(Bloomberg) -- Chevron Corp. is accelerating its push to convert cow manure into renewable natural gas as part of its effort to reduce its carbon footprint.
The oil major and its joint venture partner Brightmark LLC, a waste solutions manager, will build another 10 facilities to produce dairy biomethane to fuel long-haul trucks, according to the companies. They’re already developing 28 plants in seven states, with the first set to begin production this year.
The push comes as oil and gas producers face increasing pressure to show a roadmap to become more green. So-called renewable natural gas is produced from methane, the second-largest contributor to climate change. The technology for capturing methane from farms, landfills and other sites has been around for years, and is starting to gain traction as cities and businesses look for ways to curb emissions. Chevron and other oil companies say the fuel is a net positive in the battle against global warming, but critics argue it’s just a crutch to keep fossil fuels in the mix.

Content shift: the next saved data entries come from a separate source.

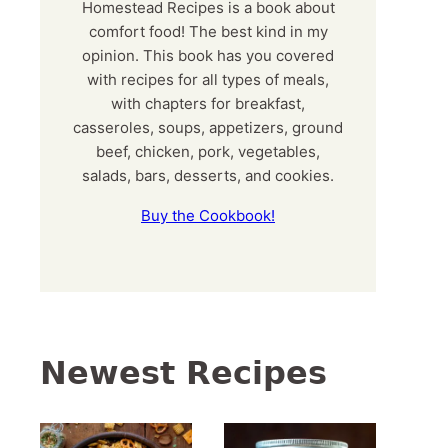
Homestead Recipes is a book about
comfort food! The best kind in my
opinion. This book has you covered
with recipes for all types of meals,
with chapters for breakfast,
casseroles, soups, appetizers, ground
beef, chicken, pork, vegetables,
salads, bars, desserts, and cookies.
Buy the Cookbook!
Newest Recipes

“We believe this is a good solution for lower carbon transportation fuels,” Andy Walz, president of Chevron’s Americas fuels & lubricants, said by phone. “We think we can influence” trucking fleets to switch.
Chevron and Brightmark declined to discuss the cost of their Brightmark RNG Holdings joint venture.
The average cost to build a renewable gas facility has been about $17 million in the past but that’s been increasing and many now $30 million, says Matt Tomich, president of industry group Energy Vision.